*** Opening of Excerpted data ***

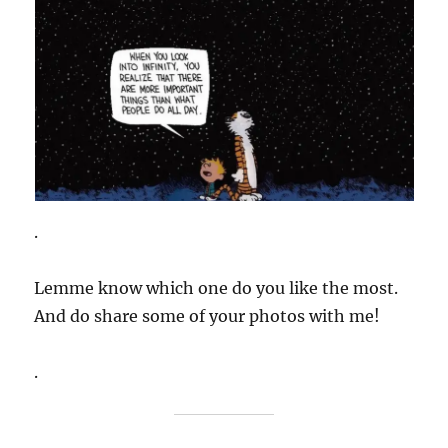
.
Lemme know which one do you like the most.
And do share some of your photos with me!
.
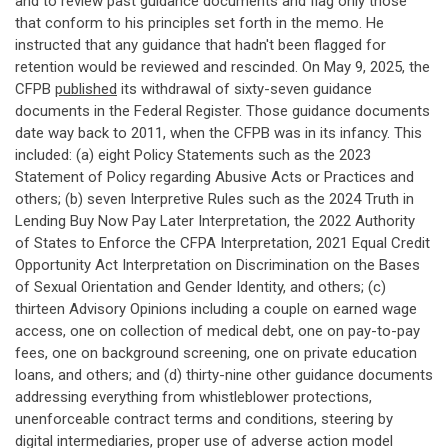
and to review past guidance documents and flag only those
that conform to his principles set forth in the memo. He
instructed that any guidance that hadn't been flagged for
retention would be reviewed and rescinded. On May 9, 2025, the
CFPB
published
its withdrawal of sixty-seven guidance
documents in the Federal Register. Those guidance documents
date way back to 2011, when the CFPB was in its infancy. This
included: (a) eight Policy Statements such as the 2023
Statement of Policy regarding Abusive Acts or Practices and
others; (b) seven Interpretive Rules such as the 2024 Truth in
Lending Buy Now Pay Later Interpretation, the 2022 Authority
of States to Enforce the CFPA Interpretation, 2021 Equal Credit
Opportunity Act Interpretation on Discrimination on the Bases
of Sexual Orientation and Gender Identity, and others; (c)
thirteen Advisory Opinions including a couple on earned wage
access, one on collection of medical debt, one on pay-to-pay
fees, one on background screening, one on private education
loans, and others; and (d) thirty-nine other guidance documents
addressing everything from whistleblower protections,
unenforceable contract terms and conditions, steering by
digital intermediaries, proper use of adverse action model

*** Close of Excerpted data ***

[Your instructions] Copy out word for word the lines from the one containing "and to review" up to and including the one containing "fees, one on".

[Output for this task]
and to review past guidance documents and flag only those
that conform to his principles set forth in the memo. He
instructed that any guidance that hadn't been flagged for
retention would be reviewed and rescinded. On May 9, 2025, the
CFPB
published
its withdrawal of sixty-seven guidance
documents in the Federal Register. Those guidance documents
date way back to 2011, when the CFPB was in its infancy. This
included: (a) eight Policy Statements such as the 2023
Statement of Policy regarding Abusive Acts or Practices and
others; (b) seven Interpretive Rules such as the 2024 Truth in
Lending Buy Now Pay Later Interpretation, the 2022 Authority
of States to Enforce the CFPA Interpretation, 2021 Equal Credit
Opportunity Act Interpretation on Discrimination on the Bases
of Sexual Orientation and Gender Identity, and others; (c)
thirteen Advisory Opinions including a couple on earned wage
access, one on collection of medical debt, one on pay-to-pay
fees, one on background screening, one on private education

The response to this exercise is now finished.